--- Okuma metni ---
ABD siyasetinde son 35 yılda Bush ve Clinton ailelerinin devamlı ön plana çıkması, kendisini "demokrasinin beşiği" olarak tanımlayan ülkenin "hanedanlık" kültüründen de vazgeçemediği eleştirilerine yol açıyor.
ABD'de, 1960'lardan bu yana Bush, 1970'lerden bu yana da Clinton soyadı hep Washington siyasetinin içinde.
Ülkede son 35 yılda da Beyaz Saray yarışında en fazla bu iki ailenin adı anılırken, yaşı 36'dan küçük Amerikalılar, sadece 2012 yılında bir Bush veya Clinton'ın başkanlık veya başkan yardımcılığı için aday olmadığı bir seçim dönemi geçirdi.
--- Seçilmiş kayıtlar ---
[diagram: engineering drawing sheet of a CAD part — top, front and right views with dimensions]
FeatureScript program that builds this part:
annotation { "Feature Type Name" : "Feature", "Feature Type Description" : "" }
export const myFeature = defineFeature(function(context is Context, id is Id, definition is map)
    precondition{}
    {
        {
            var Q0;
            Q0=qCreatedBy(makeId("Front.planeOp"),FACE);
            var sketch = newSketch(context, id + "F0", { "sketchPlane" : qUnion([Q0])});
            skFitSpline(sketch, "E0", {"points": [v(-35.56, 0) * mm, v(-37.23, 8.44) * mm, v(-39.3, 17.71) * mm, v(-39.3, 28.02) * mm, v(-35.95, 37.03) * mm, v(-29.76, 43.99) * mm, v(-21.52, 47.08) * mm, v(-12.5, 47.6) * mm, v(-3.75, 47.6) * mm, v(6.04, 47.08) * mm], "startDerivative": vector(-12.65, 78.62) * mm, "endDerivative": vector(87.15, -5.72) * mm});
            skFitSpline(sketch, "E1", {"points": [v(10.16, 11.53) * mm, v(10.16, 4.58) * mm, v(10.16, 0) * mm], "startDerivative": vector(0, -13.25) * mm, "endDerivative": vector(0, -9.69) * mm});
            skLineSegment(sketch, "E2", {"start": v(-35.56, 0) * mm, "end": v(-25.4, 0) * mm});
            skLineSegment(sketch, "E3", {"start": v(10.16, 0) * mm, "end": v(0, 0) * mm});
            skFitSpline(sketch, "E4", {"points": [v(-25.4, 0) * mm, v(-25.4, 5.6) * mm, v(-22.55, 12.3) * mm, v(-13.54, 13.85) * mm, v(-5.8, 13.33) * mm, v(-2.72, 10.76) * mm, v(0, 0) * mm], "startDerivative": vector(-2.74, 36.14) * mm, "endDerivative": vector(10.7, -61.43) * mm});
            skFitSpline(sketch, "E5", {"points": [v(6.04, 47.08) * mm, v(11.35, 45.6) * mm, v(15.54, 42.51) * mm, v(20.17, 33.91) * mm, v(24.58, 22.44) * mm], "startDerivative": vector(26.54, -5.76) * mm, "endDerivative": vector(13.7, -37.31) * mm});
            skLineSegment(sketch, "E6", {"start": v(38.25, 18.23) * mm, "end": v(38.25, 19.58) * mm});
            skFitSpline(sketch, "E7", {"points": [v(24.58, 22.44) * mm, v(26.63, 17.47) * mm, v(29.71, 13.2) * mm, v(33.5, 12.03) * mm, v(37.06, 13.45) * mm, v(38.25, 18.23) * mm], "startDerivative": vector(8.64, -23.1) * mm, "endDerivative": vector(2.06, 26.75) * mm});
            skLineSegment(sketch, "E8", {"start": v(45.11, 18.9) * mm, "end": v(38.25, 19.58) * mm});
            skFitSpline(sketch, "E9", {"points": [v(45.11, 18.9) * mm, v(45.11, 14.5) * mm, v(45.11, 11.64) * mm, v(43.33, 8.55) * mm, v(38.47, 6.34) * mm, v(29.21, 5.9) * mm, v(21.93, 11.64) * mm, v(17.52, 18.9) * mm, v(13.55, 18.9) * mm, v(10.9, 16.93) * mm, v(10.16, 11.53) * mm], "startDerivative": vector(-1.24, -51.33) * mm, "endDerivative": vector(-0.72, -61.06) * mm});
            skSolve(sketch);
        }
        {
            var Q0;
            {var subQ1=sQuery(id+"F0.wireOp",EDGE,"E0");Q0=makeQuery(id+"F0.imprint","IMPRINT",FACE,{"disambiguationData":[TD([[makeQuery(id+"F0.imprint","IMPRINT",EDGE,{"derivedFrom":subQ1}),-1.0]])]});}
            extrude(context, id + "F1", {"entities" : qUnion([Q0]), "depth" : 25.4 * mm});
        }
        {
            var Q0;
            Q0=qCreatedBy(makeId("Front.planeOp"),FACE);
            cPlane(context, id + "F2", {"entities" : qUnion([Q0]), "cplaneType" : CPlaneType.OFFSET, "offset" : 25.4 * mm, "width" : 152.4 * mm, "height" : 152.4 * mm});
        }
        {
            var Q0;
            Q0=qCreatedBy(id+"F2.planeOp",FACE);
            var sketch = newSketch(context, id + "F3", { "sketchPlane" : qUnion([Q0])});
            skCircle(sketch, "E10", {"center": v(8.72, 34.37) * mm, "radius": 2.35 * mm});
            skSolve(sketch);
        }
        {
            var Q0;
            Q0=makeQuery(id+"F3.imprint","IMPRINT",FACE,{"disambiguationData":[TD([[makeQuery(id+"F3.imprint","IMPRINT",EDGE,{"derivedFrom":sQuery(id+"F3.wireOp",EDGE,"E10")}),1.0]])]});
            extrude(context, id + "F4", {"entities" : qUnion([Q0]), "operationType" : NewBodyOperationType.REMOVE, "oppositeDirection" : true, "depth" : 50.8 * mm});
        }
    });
---
-- Alıştırmanın amacı --
ABD siyasetindeki Bush ve Clinton aileleriyle ilgili okuma metnini son cümlesinden itibaren sürdürün. Kayıtlar başka bir kaynaktan alınmıştır.

-- Alıştırmanın sonucu --
Dahası, önceki dönem Hillary Clinton'ın ABD Dışişleri Bakanlığı yaptığı hesaba katıldığında, şu anda yönetimdeki Obama-Biden-Kerry üçlüsüyle Amerikan tarihinde 44 yılda ilk kez bu dönem bir Bush ya da Clinton'ın ABD Başkanı, Başkan Yardımcısı veya Dışişleri Bakanı olmadığı bir devir yaşanıyor.
- Başkanlıkta 19 yıl sadece iki soyadı: Bush ve Clinton
Amerikan siyasi tarihinde Bush soyadı, ilk olarak George H.W. Bush'un babası Prescott Bush'un Connecticut eyaletinden senatör seçildiği 1950'lerde belirirken, aile üyelerinin Beyaz Saray serüveni, H.W. Bush'un Cumhuriyetçi Parti'den 1980'de ABD Başkanlığına aday adayı olmasıyla başladı.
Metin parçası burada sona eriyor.